Les écarts de richesse devraient nous préoccuper
2 mai 2012
Hier, Yanick Labrie, chercheur à l’IEDM, publiait un document selon lequel on ne devrait pas s’inquiéter des écarts de richesse. En quatre pages, il cherche à nous convaincre que le niveau des inégalités au Québec n’a rien de critique. Reprenons chacun des cinq points abordés par cette note économique.

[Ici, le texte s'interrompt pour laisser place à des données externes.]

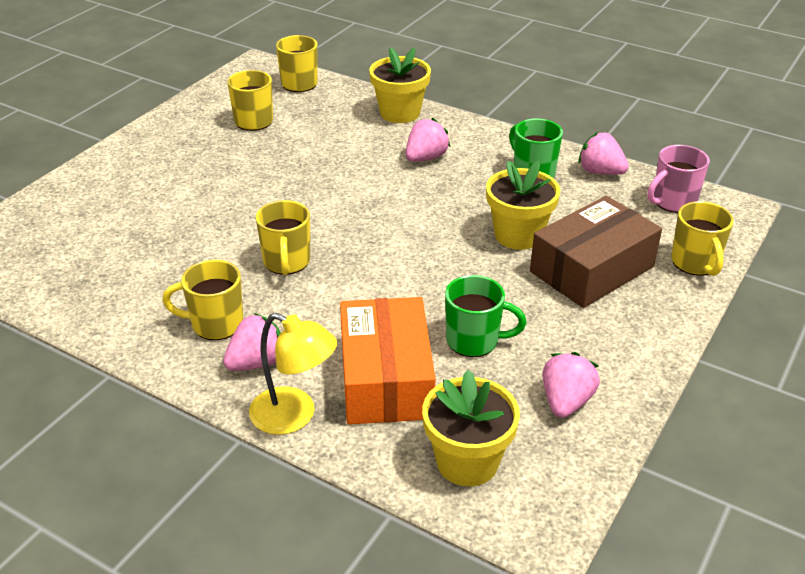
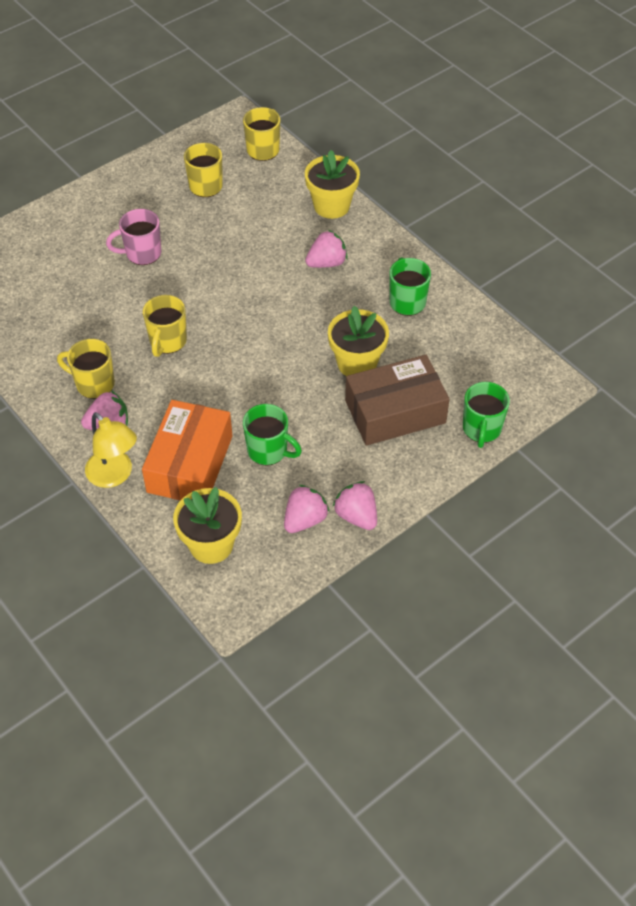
camera: 20 degrees right, 15 degrees up
pink strawberry [578,132,629,175] -> pink strawberry moved to [332,481,377,530]
pink mug [647,145,710,213] -> pink mug moved to [106,209,161,265]
yellow mug [671,201,734,276] -> green mug [463,382,510,448]

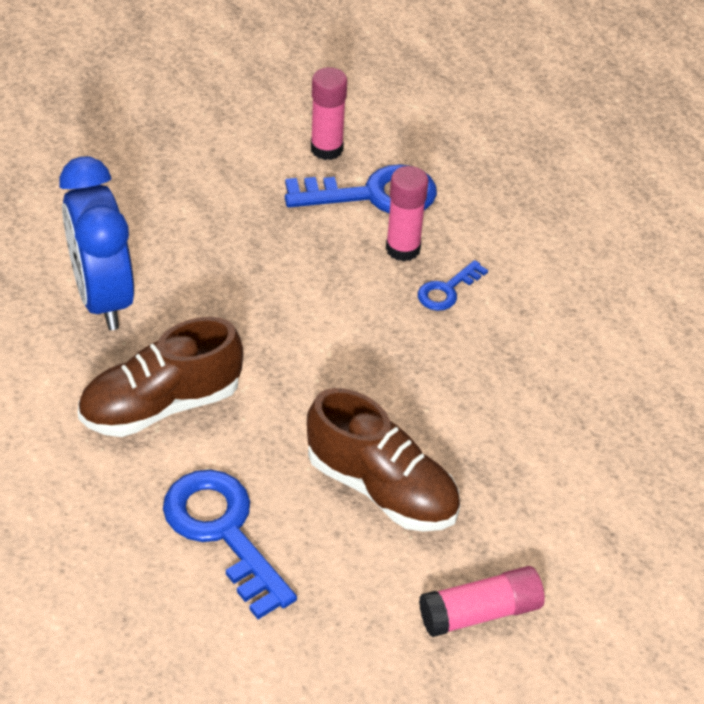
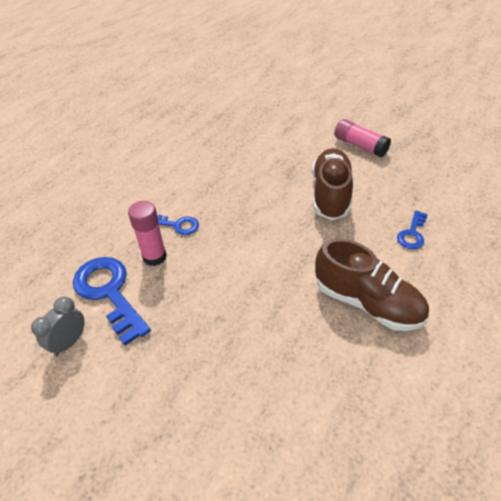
camera: 115 degrees left, 0 degrees up
blue clock [59,157,134,330] -> none
blue key [163,470,297,619] -> blue key [397,210,428,249], size x0.52
pink glue stick [311,67,347,160] -> grey clock [31,297,85,356]

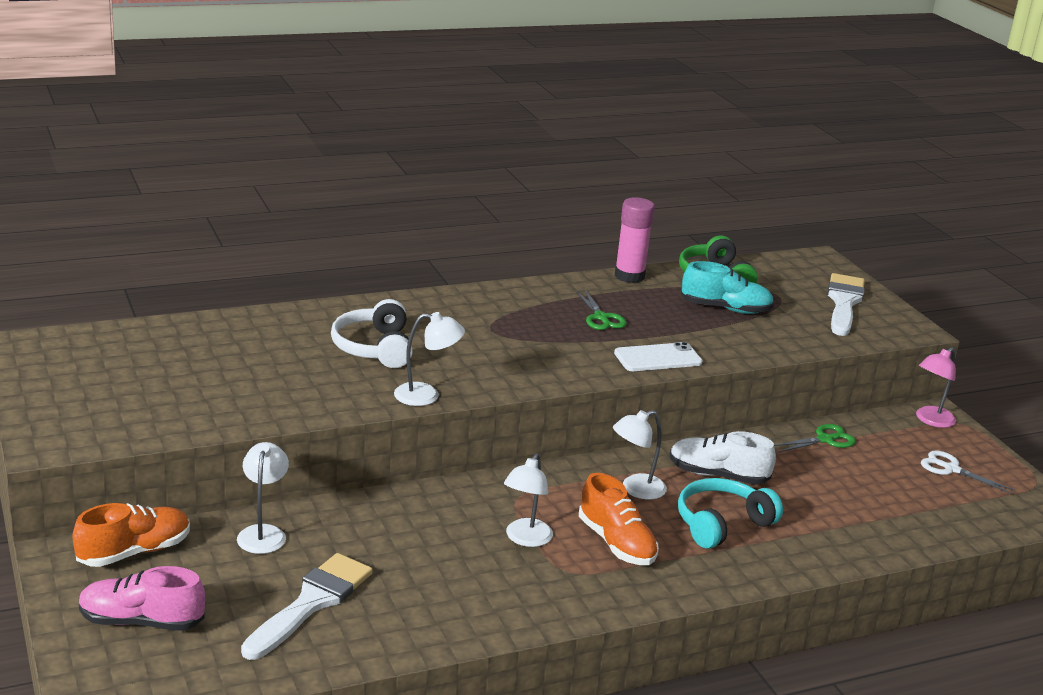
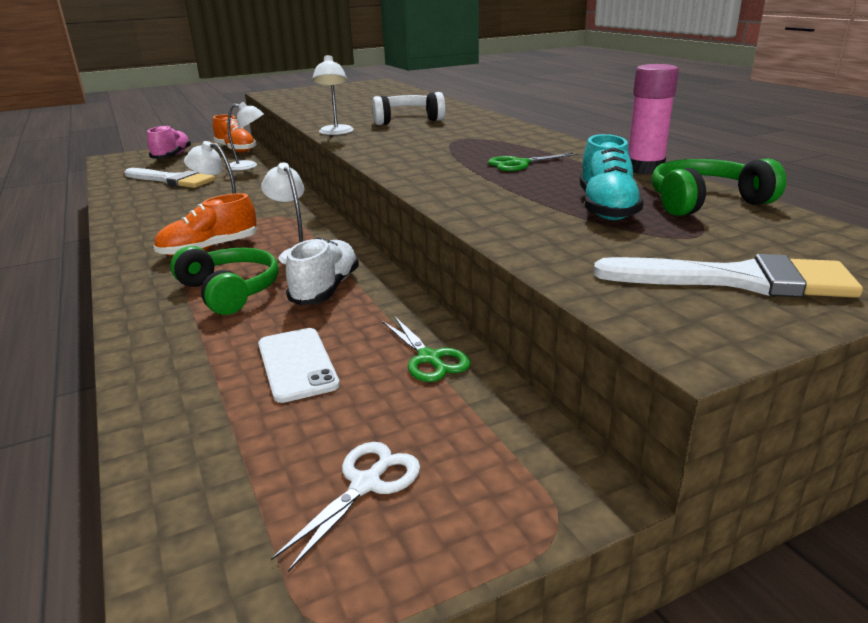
camera: 90 degrees right, 0 degrees up
white phone [614,342,703,371] -> white phone moved to [258,328,340,403]
turquoise headphones [678,478,783,549] -> green headphones [170,246,279,315]
pink lamp [916,347,956,428] -> none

Argument 1: la qualité des données
Selon l’IEDM, la situation n’est pas aussi grave que l’affirment certains parce que les données utilisées sont imparfaites, qu’il s’agisse des données fiscales, de sondages ou des données du recensement. Bien entendu, toute cueillette de données est perfectible. Par contre, rappelons que les données sur les revenus et la consommation de Statistiques Canada sont tout de même réputées particulièrement fiables. De plus, lorsque des études sont produites à propos des écarts de revenus, il s’agit souvent d’études effectuées sur de longues périodes. Pour que l’analyse soit valide, il est important de conserver une rigueur dans la collection des données. Ainsi, même si les revenus étaient sous-estimés pour les plus pauvres (comme le prétend l’IEDM), puisque la même méthodologie a été utilisée chaque année, on peut se fier à l’évolution des statistiques. Même si on démontrait que les pauvres sont moins pauvres qu’on le croit, leur appauvrissement dans le temps est bien réel.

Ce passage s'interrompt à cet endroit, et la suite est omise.